9. Memperbaiki gejala diabetes tipe 2
Meski konsumsi cokelat secara berlebihan tidak disarankan untuk orang dengan diabetes, nyatanya kakao memiliki manfaat yang cukup menjanjikan. Kandungan flavanol sebagai antioksidan di dalam biji coklat murni ini ternyata bisa membantu memperlambat pencernaan dan penyerapan karbohidrat di dalam usus.
Selain itu, biji coklat murni ini ternyata juga mampu meningkatkan sekresi insulin, mengurangi peradangan, dan meningkatkan kendali gula darah di dalam tubuh.

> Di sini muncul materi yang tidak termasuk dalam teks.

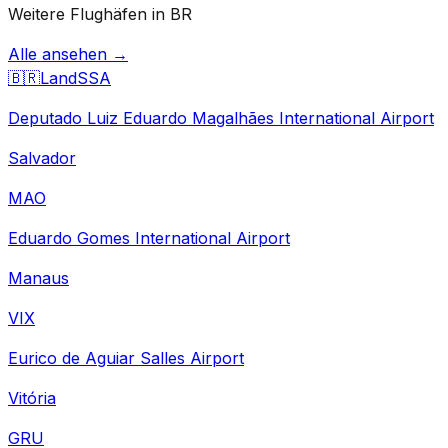
Weitere Flughäfen in BR
Alle ansehen →
🇧🇷
Land
SSA
Deputado Luiz Eduardo Magalhães International Airport
Salvador
MAO
Eduardo Gomes International Airport
Manaus
VIX
Eurico de Aguiar Salles Airport
Vitória
GRU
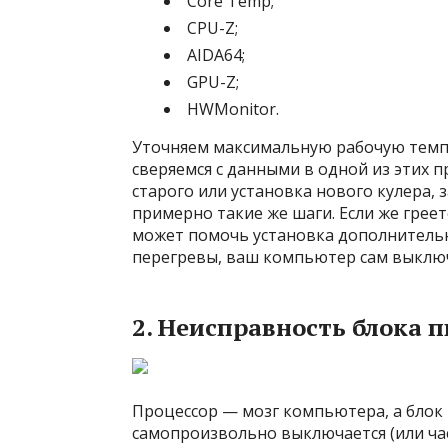
Core Temp;
CPU-Z;
AIDA64;
GPU-Z;
HWMonitor.
Уточняем максимальную рабочую темпе
сверяемся с данными в одной из этих 
старого или установка нового кулера,
примерно такие же шаги. Если же грее
может помочь установка дополнительн
перегревы, ваш компьютер сам выключ
2. Неисправность блока 
Процессор — мозг компьютера, а блок 
самопроизвольно выключается (или час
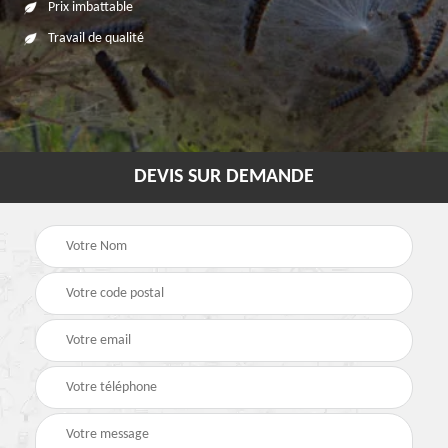
Prix imbattable
Travail de qualité
DEVIS SUR DEMANDE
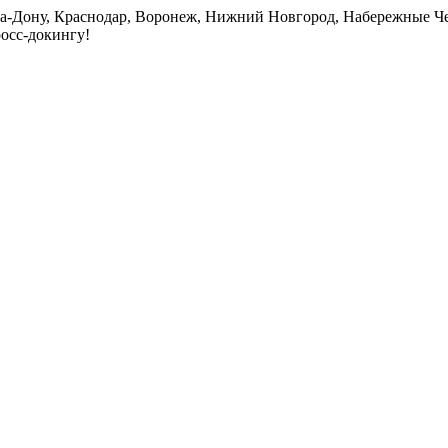
на-Дону, Краснодар, Воронеж, Нижний Новгород, Набережные Че
росс-докингу!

Namun, memang dibutuhkan penelitian lebih lanjut untuk membuktikan manfaat biji cokelat ini pada pengidap diabetes.
10. Menjaga kesehatan gigi dan tulang
Beberapa penelitian menemukan fakta bahwa kakao mampu mencegah gigi berlubang dan penyakit gusi. Ini karena biji coklat mengandung senyawa yang mengandung antibakteri dan senyawa yang mampu merangsang sistem imun untuk menjaga kesehatan gigi serta mulut.
Sebuah penelitian yang dilakukan pada tikus dengan bakteri di mulutnya menunjukkan perbaikan kondisi. Hal ini terutama sangat terlihat pada berkurangnya lubang di gigi dibandingkan dengan yang hanya diberikan air. Akan tetapi memang belum ada penelitian khusus yang meneliti kegunaannya pada manusia.
Selain menjaga kesehatan gigi, kandungan polifenol di dalam kakao juga memberikan efek yang tak kalah berguna. Seseorang yang makan ekstrak kokoa biasanya memiliki peredaran darah di kulit yang lebih lancar. Selain itu, biji cokelat ini juga bisa meningkatkan dan memperbaiki tekstur permukaan kulit serta menjaganya tetap terhidrasi.